* **PASSAGE FOR REVIEW**:
=== Section Start ===
Words For Femme

"Things happen in threes" is how femme writer/performer Anna Camilleri opens her poem of the same name in Boys Like Her. I think of this because for me, coming to comfort with femme as an idea and label was as easy as opening my eyes to myself, as important as having space for myself in the world, and as hard as giving myself permission to speak; all this in a world that encourages us as citizens, women and queers, to be blind, invisible, and silent.

Illumination / Realization
I knew I was weird and smart before I knew anything else about myself, and I also knew I was a pervert before I realized that would take a femme form. The day I pulled on my new seamed stockings and attached them to the garter belt I'd stolen from the thrift store, I felt my ass and thighs newly alive. Topped off in a vintage dress and wielding a wooden spoon, I headed to the kitchen and waited for my girlfriend to come home. I was lucid with anticipation, my skin charged and cunt so hot I could barely sit. What would I do to her and how would she respond? What would our sex feel like with my fetish objects in place?

She strolled into the room and looked at me, smiled until she saw the flush on my face, gave me a once-over and said, "What the fuck are you wearing?!" In that moment I realized both that I needed artifice - that I was the artifice when I thought of my sex; and that I needed to be with people who could see that in me - so what the fuck was she doing not seeing it? And what the fuck was I doing with her? Aha, I realized, I am a fancy femme pervert. Now what? And with who?

Recognition/Validation
Some people - I think - walk through this world not needing much recognition or validation because it already comes from someplace very special and well-nurtured inside them. I guess I want to call this state "non-abusive life experience privilege." For the rest of us, any act of still-being is an act of resistance, and the places our validation come from are a little more complicated. For me, still-being at all meant I had to ask myself what was true about my desired state in the world, and hopeity hope that my ladyfreak flag would fly. Punk rock and weirdo friends made it possible and actually ok, so I was a girl in a dress in the pit who hit on girls by talking about science. Proto-femme.

I turned 21, I moved to Toronto, I met the butch I'd eventually fall in love with. I knew from the first second I saw her - tribe8 t-shirt stretched tight over her belly, orange mowhawk flaming, harley boots spread proudly, sweet face smiling - that she was the kind of girl I needed. And when she looked at me, she saw the same need back: attitude and sugar touching queer desire, signaled by blue betty page hair and impossibly small dresses capping stockings and poleclimbers. Seen as the femme that I felt myself to be.

Looks aren't everything but they are meaningful, and that relationship gave me the feeling of being seen in meaning: by both her and the world. The indescribable feeling of walking down the street with her, knowing that our duo signified my queerness, my femme to her butch and my unavailability to the leering men who harass[ed] me constantly. And being seen meant being here in a whole new way.
=== Section End ===
* **LISTED ENTRIES**:
=== Section Start ===
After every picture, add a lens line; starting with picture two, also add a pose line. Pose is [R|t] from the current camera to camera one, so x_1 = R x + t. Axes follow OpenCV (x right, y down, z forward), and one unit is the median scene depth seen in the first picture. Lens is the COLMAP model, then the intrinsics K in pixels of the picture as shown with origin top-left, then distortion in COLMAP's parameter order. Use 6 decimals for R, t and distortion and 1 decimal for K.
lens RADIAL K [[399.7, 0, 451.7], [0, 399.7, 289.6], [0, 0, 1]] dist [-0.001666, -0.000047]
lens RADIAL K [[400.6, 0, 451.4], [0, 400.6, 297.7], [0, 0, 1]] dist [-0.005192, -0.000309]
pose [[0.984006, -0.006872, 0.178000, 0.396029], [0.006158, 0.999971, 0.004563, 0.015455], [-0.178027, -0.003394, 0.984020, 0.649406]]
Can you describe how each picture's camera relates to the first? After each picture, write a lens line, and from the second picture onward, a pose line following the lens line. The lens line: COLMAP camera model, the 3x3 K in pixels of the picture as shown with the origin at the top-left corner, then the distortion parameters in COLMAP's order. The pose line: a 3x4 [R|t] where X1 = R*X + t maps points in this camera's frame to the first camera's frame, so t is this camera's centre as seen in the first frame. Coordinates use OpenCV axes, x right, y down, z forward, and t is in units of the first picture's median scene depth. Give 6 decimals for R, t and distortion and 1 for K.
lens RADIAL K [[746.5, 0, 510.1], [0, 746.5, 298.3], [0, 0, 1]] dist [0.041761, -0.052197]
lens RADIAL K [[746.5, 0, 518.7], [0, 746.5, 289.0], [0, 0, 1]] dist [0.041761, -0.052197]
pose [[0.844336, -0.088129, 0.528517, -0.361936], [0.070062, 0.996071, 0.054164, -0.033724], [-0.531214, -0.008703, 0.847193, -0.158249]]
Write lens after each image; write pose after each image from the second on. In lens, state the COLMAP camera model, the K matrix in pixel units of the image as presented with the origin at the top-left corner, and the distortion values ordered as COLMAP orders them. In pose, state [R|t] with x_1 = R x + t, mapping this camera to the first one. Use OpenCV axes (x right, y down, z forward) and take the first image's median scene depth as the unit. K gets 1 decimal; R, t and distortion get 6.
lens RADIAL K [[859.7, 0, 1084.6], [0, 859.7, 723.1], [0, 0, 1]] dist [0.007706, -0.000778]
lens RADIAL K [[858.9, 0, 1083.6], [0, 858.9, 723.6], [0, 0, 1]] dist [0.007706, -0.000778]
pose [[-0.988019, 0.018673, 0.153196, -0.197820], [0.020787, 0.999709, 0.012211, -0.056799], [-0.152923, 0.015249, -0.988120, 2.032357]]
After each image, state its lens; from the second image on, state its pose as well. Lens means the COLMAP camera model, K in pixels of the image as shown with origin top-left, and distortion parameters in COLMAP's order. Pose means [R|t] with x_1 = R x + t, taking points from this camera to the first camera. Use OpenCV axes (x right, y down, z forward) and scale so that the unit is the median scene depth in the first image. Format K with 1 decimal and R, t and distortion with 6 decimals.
=== Section End ===
* **TASK LIST**:
(a) In the essay on femme identity, which city did the writer move to after turning 21?
(b) Quote the essay on femme identity word for word, starting with "Illumination / Realization" and going on through "objects in place?".
(c) Extend the essay on femme identity, picking up after its final paragraph.

* **ANSWERS FOR THIS EXERCISE**:
(a) Toronto.

(b)
Illumination / Realization
I knew I was weird and smart before I knew anything else about myself, and I also knew I was a pervert before I realized that would take a femme form. The day I pulled on my new seamed stockings and attached them to the garter belt I'd stolen from the thrift store, I felt my ass and thighs newly alive. Topped off in a vintage dress and wielding a wooden spoon, I headed to the kitchen and waited for my girlfriend to come home. I was lucid with anticipation, my skin charged and cunt so hot I could barely sit. What would I do to her and how would she respond? What would our sex feel like with my fetish objects in place?

(c)
If a femme walks down the [hopefully paved] path in a forest and there's no one around, is s/he still a femme? If s/he wants to be, yeah. The truth is that to "be" something is to ask that identity to interact with the world, as well as to ask it to do you favors, to lean on it when there's no one around, to curse it when the people around you judge ugly, to prize it when we need something to prize. To be seen as we see ourselves is icing.

Articulation/Elucidation
When I think of the femmes who inspire me [wonderfully, there's a lot], it's always their attitudes I hook onto - grace beauty form fashion achievement all count, but it's how you're getting it done that reflects 'femme,' to me. And so many of the femmes I see getting it done do it with words.

I didn't speak unless spoken to for about five years when I was a child: the loaded power of words for questioning and criticism couldn't escape my brain, and the people taking care of me violently refused to let a girlchild use the power in language to question, so the only safety for me was in silence, an unspoken front of aquiesence. When it was time to refute that reality, it seemed my language was broken, that I skipped ahead and knew too much too fast, but couldn't articulate it [and never ever to authority figures]. To become the femme I want[ed] to be, I had to retrain my capacity to speak up, speak out, and speak my truth, in any scenario. There is no one day I have that marks this facility, but rather the compounded capacity to talk first, contest, argue, speak alone and challenge is surely part of the the power I wield that I identify with my femme self.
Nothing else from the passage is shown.